The current virtual worlds that are accessible to children, such as Club Penguin and Moshi Monsters, are not only massively popular online, the toys are also proving to be a huge hit as new research indicates that over 50% of the children in the UK own at least one toy that is based on one of the virtual worlds, and some are more popular than Dr Who.
Dubit Research , the specialists in youth media have studied the popularity of those toys which are based on the online virtual worlds, and as well as looking at Mind Candy’s Moshi Monsters and Disney’s Club Penguin, they studied Poptropica, Webkinz and Build-a-Bearville.
The study involved 500 children, and a staggering 55% of them were found to own a toy from at least one of the online games. Disney’s Club Penguin proved to be the most popular, with 32% of the kids owning a branded toy from this online world. Club Penguin first launched in 2005 and now has 150m members that are registered globally, and has also spawned a range of video games and books.
Each of the toys sold are connected to their virtual world courtesy of a code they are packaged with which allows different items to be unlocked in the respective virtual world.
Moshi Monsters, whose plush toys and Mini Moshling Treehouse are expected to be among the most popular toys for Christmas this year, was a close second. The study showed that even before Christmas a quarter of UK children already own a Moshi Monster or a Moshling (a Moshi pet). Since launching in 2008 Moshi Monsters has gone on to accumulate 50m registered users, with one in three British children believed to be a member. Even with the publishing industry struggling The Moshi Magazine, launched in February, has accumulated the largest circulation of any UK children’s magazine.
As a comparison with toys related to kid’s TV shows, the research shows that just as many children own Club Penguin toys as they do toys based on Dr Who. Furthermore, Moshi Monster toys are more popular (25%) than toys based on the cartoon Ben 10 (20%), and only marginally less than popular than Spongebob Square Pants (29 per cent).*
Interestingly, toys from virtual worlds are gender-neutral, with equal popularity across boys and girls.
73 per cent of the children questioned had played at least one of these online games, with half having played Club Penguin and 47 per cent stating that they’d played Moshi Monsters.

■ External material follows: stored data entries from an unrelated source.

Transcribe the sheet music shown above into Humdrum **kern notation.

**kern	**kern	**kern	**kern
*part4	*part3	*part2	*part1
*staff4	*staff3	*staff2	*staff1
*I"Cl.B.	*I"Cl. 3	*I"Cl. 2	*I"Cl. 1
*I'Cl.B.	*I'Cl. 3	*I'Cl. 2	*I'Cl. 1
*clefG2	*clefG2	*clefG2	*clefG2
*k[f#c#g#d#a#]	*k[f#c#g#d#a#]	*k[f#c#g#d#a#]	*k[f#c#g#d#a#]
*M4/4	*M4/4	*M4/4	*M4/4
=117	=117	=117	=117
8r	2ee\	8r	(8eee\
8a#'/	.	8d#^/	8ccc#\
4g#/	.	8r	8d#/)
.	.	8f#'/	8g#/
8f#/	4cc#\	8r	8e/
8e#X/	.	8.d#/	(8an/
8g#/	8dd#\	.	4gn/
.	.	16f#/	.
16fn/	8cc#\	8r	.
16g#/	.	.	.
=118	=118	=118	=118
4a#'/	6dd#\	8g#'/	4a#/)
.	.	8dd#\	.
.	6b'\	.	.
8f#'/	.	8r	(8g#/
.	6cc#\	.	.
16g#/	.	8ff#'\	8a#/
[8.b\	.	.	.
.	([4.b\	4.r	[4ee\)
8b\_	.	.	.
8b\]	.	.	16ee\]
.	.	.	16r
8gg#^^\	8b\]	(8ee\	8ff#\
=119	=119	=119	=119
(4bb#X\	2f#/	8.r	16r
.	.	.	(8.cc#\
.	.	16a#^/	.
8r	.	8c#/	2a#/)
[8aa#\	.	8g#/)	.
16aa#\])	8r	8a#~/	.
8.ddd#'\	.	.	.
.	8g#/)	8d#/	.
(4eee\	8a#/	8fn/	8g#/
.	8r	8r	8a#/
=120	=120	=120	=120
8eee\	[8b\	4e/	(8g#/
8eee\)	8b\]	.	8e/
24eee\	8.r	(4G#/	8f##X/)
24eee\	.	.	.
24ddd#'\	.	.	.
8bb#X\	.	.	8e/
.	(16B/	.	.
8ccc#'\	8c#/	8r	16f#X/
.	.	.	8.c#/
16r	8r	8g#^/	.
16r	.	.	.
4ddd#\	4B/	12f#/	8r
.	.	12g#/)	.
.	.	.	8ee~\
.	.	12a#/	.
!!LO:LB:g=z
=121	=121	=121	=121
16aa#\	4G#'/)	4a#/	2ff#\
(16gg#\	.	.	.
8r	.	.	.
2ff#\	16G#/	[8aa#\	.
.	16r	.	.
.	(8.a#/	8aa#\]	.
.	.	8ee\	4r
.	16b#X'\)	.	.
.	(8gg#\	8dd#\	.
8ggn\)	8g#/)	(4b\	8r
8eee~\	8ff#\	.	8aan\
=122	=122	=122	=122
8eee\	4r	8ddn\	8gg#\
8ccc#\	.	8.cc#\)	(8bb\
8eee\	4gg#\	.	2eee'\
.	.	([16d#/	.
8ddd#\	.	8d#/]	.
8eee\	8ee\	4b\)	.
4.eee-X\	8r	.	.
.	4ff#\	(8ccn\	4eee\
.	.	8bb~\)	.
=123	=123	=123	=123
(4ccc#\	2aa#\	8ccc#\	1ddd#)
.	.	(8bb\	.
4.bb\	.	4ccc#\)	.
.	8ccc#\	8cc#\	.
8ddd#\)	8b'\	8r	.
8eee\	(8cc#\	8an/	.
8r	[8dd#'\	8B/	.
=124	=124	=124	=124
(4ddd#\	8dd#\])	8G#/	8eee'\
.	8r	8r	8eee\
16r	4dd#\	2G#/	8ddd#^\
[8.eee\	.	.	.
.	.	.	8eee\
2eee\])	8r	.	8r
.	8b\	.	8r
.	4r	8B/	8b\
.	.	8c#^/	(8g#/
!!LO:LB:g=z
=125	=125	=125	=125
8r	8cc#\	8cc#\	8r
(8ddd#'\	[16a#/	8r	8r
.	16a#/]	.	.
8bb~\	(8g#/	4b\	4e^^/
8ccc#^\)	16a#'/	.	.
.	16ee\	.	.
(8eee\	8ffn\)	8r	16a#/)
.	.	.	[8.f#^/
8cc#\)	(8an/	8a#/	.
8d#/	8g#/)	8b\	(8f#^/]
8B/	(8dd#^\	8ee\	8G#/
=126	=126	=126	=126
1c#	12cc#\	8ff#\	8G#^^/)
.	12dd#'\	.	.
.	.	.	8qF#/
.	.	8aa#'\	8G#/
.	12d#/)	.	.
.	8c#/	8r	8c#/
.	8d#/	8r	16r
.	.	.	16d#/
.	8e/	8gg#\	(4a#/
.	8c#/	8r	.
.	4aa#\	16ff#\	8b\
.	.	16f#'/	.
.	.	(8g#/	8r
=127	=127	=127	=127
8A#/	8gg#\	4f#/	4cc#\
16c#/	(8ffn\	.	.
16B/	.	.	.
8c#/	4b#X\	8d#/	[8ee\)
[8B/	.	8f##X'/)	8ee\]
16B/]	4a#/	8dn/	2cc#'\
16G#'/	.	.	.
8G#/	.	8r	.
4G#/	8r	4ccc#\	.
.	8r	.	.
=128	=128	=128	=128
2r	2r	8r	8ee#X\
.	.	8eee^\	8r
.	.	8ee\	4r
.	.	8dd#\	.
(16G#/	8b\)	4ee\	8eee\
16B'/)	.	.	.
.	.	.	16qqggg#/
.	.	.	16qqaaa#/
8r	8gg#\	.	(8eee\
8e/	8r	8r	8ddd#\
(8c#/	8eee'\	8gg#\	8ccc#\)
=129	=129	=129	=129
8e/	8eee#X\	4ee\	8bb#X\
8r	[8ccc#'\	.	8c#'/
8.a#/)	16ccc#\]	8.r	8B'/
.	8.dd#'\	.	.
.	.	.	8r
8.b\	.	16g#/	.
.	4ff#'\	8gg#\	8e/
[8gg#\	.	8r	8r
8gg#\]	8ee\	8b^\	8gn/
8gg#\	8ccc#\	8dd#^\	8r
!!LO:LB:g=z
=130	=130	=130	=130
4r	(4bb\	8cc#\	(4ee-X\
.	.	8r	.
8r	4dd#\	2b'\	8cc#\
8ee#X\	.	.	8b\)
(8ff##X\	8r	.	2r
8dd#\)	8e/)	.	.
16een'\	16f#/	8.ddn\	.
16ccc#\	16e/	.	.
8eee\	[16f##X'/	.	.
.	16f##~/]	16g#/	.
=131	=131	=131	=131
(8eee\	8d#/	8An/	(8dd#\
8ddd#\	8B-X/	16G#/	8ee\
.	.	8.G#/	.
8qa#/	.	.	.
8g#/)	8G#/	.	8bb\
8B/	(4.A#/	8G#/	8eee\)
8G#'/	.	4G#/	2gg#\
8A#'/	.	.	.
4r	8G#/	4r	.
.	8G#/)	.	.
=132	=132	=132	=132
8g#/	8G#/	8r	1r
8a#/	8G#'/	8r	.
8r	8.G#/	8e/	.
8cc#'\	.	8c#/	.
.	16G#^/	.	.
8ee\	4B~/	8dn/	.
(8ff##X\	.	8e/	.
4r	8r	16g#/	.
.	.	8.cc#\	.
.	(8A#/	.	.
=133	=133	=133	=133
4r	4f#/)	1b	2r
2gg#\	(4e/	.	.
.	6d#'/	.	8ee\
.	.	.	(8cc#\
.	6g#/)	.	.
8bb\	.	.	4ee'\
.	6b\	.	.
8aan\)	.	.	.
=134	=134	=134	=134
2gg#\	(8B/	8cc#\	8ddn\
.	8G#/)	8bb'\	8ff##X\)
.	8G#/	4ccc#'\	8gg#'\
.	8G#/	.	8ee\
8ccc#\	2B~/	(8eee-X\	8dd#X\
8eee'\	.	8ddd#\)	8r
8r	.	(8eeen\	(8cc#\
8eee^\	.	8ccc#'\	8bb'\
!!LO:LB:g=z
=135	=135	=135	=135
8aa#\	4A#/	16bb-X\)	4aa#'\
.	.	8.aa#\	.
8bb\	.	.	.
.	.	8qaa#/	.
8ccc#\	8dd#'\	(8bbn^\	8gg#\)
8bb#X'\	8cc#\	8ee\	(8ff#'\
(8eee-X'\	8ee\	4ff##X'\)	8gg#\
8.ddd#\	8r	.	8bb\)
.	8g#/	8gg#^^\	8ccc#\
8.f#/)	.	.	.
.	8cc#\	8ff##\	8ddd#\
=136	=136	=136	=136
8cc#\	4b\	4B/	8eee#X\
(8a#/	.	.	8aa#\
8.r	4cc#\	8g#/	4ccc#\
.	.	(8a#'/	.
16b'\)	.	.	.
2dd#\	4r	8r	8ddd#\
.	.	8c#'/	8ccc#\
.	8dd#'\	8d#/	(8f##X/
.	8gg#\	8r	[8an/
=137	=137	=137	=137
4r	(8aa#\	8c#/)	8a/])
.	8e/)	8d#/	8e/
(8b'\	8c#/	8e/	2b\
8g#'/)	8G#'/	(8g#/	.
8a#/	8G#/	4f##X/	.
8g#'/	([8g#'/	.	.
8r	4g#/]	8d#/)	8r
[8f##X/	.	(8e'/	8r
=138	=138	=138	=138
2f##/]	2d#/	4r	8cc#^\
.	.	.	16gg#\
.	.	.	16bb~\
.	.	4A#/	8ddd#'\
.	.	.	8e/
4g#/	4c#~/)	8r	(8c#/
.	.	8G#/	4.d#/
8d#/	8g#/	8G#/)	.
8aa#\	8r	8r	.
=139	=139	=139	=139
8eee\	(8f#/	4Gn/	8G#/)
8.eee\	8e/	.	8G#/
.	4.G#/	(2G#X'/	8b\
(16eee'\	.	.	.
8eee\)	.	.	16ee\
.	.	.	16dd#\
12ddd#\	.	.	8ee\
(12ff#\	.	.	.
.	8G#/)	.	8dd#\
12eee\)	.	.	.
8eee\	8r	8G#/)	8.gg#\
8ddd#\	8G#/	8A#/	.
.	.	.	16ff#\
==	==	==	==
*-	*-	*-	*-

Dubit’s head of research, Peter Robinson, commented: “Children are spending more time playing in virtual worlds and now those worlds are becoming part of their offline playtime.
“Today’s kids are platform agnostic and don’t care where their favourite stories and characters come from. It used to be the case that books or TV shows launched characters and toys, but now online entertainment is proving just as important.”
*Research into children’s TV shows was carried out in October for Toy News.